This is the start of my blogs. I did have this idea while at work and thought going through WordPress might make my blogs look a big better as I tend to use the standard blogger page. I have been wondering what writing through here would be like. The name Outsider looking in is actually a little better as it really is true as I am like say Batman as he is an outsider who looks in like with the Justice League or even Spider-Man who throws jokes around, but is still the outsider no matter what group he is in.
A little about me:
I am in my early 30s and have been employed for the last 8 years through a supermarket, I volunteer with a marine rescue floatilla and have been there for 11 years on the rescue boats and radio room. I have on occasion done the odd sausage sizzle. I study history, currently a Bachelor degree that I hope to finish in around 4 years and a traveller to far off places like New Zealand.
I do see myself as an outsider within the Autism / Asperger community even though I have been diagnosed with Aspergers by Tony Attwood in 1995. I never met another aspie until I was in my late 20s and I am in my early 30s. I do think that works as I tend to get a glimpse of what others are like though I do not talk about Aspergers very much at all. People probably think I am always talking about this sort of thing in real life. In reality the word rarely registers with nearly everything I tend to do in life especially work and volunteer work too. I do find it refreshing meeting others on the spectrum, but don’t have to explain the different parts or traits or anything else. It is not something I really have explored.
Half the things people post or talk about do tend to confuse and I have no real opinion on things other than you shouldn’t wrap kids or people up in cotton wool in case they fail something and so on. Knowing there are radio stations that have short shows, which includes podcasts helps to get a little more of an understanding. I do think being an admin for an Australian page does wonders too though I really love that page like it is my own these days. It’s a reason to stick with Facebook and has made me some good friends.

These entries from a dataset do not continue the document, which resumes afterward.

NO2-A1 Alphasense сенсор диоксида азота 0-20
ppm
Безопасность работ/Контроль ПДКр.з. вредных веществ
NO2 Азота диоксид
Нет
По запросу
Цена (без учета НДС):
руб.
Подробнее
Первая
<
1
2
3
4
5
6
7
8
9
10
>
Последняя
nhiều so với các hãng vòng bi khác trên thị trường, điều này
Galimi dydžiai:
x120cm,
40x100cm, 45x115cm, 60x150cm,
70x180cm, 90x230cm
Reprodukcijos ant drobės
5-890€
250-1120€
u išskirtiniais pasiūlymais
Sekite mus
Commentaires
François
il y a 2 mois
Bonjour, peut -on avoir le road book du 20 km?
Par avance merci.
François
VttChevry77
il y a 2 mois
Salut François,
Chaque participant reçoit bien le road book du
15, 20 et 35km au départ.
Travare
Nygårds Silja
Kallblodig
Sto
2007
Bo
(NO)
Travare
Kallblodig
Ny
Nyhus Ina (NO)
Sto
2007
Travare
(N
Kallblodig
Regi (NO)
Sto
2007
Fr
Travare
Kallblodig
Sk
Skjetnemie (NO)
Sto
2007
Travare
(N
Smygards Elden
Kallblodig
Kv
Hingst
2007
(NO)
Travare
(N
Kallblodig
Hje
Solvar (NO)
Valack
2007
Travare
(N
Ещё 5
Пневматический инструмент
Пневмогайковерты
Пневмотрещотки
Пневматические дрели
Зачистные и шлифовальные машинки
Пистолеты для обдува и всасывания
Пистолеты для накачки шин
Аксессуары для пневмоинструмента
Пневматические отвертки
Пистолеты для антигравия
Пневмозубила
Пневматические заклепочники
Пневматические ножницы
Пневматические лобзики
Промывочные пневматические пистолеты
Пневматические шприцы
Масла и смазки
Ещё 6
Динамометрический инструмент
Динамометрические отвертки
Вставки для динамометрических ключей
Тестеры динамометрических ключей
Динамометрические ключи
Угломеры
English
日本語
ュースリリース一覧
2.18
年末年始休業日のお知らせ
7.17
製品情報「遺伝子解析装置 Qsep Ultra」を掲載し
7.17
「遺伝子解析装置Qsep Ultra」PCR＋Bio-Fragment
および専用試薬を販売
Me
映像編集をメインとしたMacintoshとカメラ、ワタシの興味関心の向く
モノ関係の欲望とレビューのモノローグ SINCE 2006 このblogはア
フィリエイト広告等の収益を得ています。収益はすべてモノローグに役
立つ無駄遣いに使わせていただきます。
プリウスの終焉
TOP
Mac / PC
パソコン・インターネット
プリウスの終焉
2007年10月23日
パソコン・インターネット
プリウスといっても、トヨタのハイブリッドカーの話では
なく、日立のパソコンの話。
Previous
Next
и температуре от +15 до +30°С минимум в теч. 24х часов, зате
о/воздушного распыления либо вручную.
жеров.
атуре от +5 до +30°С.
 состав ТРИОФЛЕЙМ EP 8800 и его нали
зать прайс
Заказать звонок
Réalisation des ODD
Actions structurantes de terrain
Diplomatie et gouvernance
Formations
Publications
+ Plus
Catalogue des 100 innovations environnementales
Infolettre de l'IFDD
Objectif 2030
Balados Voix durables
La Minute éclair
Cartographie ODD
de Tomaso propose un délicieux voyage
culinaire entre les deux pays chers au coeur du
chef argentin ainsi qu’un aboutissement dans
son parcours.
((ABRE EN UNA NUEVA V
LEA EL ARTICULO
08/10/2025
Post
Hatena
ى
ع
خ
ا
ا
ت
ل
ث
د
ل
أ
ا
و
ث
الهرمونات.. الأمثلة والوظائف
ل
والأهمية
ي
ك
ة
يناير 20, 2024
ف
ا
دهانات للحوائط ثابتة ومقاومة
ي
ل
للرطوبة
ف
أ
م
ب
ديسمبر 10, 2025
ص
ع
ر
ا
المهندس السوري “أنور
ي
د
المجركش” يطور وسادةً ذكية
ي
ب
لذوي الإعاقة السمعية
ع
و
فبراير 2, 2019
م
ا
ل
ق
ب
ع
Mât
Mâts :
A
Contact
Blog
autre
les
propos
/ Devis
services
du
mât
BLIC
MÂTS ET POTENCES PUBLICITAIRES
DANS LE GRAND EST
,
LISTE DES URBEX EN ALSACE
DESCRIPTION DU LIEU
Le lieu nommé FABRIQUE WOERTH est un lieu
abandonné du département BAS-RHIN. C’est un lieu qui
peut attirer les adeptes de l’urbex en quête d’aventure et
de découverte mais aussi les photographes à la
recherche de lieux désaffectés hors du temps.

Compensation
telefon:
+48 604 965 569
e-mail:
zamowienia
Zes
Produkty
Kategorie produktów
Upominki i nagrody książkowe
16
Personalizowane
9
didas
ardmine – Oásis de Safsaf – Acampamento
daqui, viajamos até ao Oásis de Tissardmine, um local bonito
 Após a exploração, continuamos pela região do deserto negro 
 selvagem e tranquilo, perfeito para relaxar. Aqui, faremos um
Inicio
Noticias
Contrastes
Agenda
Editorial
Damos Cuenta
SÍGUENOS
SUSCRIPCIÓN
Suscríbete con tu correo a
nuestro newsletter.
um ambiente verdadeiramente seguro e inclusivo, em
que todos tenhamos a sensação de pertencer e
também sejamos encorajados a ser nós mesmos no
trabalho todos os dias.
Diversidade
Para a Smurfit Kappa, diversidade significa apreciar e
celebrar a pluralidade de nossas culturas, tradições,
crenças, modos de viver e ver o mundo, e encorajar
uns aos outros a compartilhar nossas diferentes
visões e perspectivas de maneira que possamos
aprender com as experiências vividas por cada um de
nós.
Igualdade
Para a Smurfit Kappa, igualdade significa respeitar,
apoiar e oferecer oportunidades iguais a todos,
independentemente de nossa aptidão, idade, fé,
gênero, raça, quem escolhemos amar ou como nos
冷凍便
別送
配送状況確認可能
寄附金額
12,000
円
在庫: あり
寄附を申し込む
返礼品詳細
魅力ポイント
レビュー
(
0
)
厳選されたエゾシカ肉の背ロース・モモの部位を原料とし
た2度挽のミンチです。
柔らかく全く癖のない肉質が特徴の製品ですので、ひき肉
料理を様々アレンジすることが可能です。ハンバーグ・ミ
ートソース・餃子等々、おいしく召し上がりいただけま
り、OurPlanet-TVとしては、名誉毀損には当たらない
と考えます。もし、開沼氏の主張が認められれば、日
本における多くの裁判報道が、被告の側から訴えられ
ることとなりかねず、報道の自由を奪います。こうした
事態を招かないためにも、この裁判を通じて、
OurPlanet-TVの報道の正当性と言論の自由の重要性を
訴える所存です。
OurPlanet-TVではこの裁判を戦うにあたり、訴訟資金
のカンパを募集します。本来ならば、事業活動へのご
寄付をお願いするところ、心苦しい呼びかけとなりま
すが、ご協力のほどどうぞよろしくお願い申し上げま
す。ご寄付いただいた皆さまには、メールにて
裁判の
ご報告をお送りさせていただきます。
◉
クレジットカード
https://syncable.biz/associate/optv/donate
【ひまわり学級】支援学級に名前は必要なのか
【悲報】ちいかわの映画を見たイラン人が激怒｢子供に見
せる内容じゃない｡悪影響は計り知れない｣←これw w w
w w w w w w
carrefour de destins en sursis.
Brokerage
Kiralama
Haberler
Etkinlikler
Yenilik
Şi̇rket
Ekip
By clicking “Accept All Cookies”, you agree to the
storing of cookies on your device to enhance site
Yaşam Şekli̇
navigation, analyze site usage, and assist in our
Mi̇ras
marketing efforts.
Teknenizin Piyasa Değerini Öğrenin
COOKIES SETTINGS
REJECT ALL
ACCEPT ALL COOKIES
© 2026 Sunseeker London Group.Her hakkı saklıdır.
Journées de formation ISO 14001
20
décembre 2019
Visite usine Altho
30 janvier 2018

I used to visit forums all the time on Facebook though they now tend to bore me or I find them too time consuming so I stay away. I keep being told about such and such where I tend to wonder who are they? I might keep quiet and see what happens observing the people like others that I know. I do like it when people do not think I am around, but I do think they forget about me or just leave me to my own devices. There seems to be a huge push with many in the community to throw up barriers for anyone that resembles a NT or Neurotypical person. That is someone who is not on the autism spectrum. I feel if I had those sorts of problems then I would never work in retail and chat with people as they are ‘NT’.
I should leave this thought trail here and pick up some time soon.